Return the listing below word for word.
*** INPUT RECORDS ***
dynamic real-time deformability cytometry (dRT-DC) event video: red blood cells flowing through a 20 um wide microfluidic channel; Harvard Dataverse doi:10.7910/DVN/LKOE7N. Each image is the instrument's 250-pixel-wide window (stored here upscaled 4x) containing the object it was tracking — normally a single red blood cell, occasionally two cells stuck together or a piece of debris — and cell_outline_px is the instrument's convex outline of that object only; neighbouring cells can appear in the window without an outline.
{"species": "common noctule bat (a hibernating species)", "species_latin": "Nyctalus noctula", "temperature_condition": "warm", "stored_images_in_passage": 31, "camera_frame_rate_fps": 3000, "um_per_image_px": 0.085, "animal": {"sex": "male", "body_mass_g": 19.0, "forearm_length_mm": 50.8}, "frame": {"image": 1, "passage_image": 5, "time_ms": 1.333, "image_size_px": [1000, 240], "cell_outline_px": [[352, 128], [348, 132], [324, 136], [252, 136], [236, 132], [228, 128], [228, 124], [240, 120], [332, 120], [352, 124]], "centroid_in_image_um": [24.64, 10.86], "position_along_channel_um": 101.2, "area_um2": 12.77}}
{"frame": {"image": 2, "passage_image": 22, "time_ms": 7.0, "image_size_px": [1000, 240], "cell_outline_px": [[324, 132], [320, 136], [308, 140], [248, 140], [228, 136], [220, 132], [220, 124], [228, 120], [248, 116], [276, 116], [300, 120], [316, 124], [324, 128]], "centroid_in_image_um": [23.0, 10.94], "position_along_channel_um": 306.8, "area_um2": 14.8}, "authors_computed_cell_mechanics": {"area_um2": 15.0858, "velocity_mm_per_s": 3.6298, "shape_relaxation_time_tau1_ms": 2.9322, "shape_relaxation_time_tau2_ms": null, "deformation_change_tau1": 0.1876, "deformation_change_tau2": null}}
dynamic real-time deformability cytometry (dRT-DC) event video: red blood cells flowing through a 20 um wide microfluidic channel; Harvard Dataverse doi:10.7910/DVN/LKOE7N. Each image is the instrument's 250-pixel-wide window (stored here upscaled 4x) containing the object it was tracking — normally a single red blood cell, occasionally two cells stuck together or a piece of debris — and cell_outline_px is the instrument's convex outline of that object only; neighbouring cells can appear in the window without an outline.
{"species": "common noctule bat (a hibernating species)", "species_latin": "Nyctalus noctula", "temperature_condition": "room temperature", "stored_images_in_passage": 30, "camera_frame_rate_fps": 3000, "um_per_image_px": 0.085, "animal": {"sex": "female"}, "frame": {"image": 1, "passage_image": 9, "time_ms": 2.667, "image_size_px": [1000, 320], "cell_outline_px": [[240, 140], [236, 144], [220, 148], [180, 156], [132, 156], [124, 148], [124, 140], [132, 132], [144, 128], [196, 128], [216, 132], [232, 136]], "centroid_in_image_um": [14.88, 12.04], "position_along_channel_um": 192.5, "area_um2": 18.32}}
***
FULL SOLUTION
dynamic real-time deformability cytometry (dRT-DC) event video: red blood cells flowing through a 20 um wide microfluidic channel; Harvard Dataverse doi:10.7910/DVN/LKOE7N. Each image is the instrument's 250-pixel-wide window (stored here upscaled 4x) containing the object it was tracking — normally a single red blood cell, occasionally two cells stuck together or a piece of debris — and cell_outline_px is the instrument's convex outline of that object only; neighbouring cells can appear in the window without an outline.
{"species": "common noctule bat (a hibernating species)", "species_latin": "Nyctalus noctula", "temperature_condition": "warm", "stored_images_in_passage": 31, "camera_frame_rate_fps": 3000, "um_per_image_px": 0.085, "animal": {"sex": "male", "body_mass_g": 19.0, "forearm_length_mm": 50.8}, "frame": {"image": 1, "passage_image": 5, "time_ms": 1.333, "image_size_px": [1000, 240], "cell_outline_px": [[352, 128], [348, 132], [324, 136], [252, 136], [236, 132], [228, 128], [228, 124], [240, 120], [332, 120], [352, 124]], "centroid_in_image_um": [24.64, 10.86], "position_along_channel_um": 101.2, "area_um2": 12.77}}
{"frame": {"image": 2, "passage_image": 22, "time_ms": 7.0, "image_size_px": [1000, 240], "cell_outline_px": [[324, 132], [320, 136], [308, 140], [248, 140], [228, 136], [220, 132], [220, 124], [228, 120], [248, 116], [276, 116], [300, 120], [316, 124], [324, 128]], "centroid_in_image_um": [23.0, 10.94], "position_along_channel_um": 306.8, "area_um2": 14.8}, "authors_computed_cell_mechanics": {"area_um2": 15.0858, "velocity_mm_per_s": 3.6298, "shape_relaxation_time_tau1_ms": 2.9322, "shape_relaxation_time_tau2_ms": null, "deformation_change_tau1": 0.1876, "deformation_change_tau2": null}}
dynamic real-time deformability cytometry (dRT-DC) event video: red blood cells flowing through a 20 um wide microfluidic channel; Harvard Dataverse doi:10.7910/DVN/LKOE7N. Each image is the instrument's 250-pixel-wide window (stored here upscaled 4x) containing the object it was tracking — normally a single red blood cell, occasionally two cells stuck together or a piece of debris — and cell_outline_px is the instrument's convex outline of that object only; neighbouring cells can appear in the window without an outline.
{"species": "common noctule bat (a hibernating species)", "species_latin": "Nyctalus noctula", "temperature_condition": "room temperature", "stored_images_in_passage": 30, "camera_frame_rate_fps": 3000, "um_per_image_px": 0.085, "animal": {"sex": "female"}, "frame": {"image": 1, "passage_image": 9, "time_ms": 2.667, "image_size_px": [1000, 320], "cell_outline_px": [[240, 140], [236, 144], [220, 148], [180, 156], [132, 156], [124, 148], [124, 140], [132, 132], [144, 128], [196, 128], [216, 132], [232, 136]], "centroid_in_image_um": [14.88, 12.04], "position_along_channel_um": 192.5, "area_um2": 18.32}}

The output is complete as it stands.